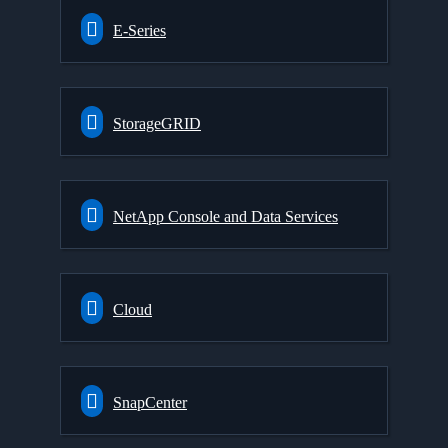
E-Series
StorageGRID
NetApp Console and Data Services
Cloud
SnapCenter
·····
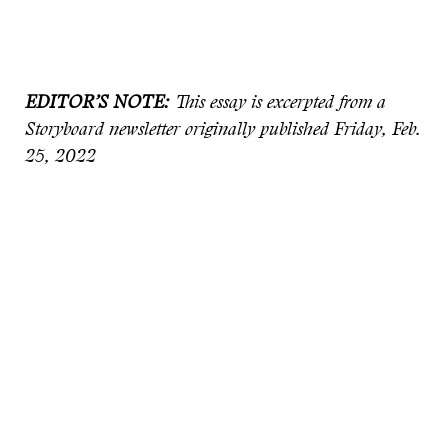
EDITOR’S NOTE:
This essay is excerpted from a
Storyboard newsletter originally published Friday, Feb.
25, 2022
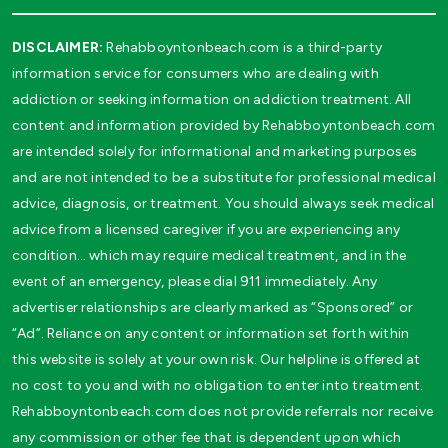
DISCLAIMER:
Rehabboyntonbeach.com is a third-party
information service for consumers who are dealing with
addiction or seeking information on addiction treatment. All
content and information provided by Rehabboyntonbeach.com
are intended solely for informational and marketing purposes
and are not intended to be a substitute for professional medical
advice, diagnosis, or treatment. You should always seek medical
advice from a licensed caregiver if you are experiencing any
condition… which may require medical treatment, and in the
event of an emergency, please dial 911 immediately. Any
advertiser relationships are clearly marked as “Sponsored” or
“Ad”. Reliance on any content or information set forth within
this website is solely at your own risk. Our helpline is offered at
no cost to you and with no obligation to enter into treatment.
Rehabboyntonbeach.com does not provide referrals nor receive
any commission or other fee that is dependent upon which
·····
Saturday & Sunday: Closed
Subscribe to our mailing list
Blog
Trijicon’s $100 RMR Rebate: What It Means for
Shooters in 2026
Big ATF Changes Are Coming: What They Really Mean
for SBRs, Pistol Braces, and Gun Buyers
·····
Pull out every line of the records above that contains the word "from".

This essay is excerpted from a
advice from a licensed caregiver if you are experiencing any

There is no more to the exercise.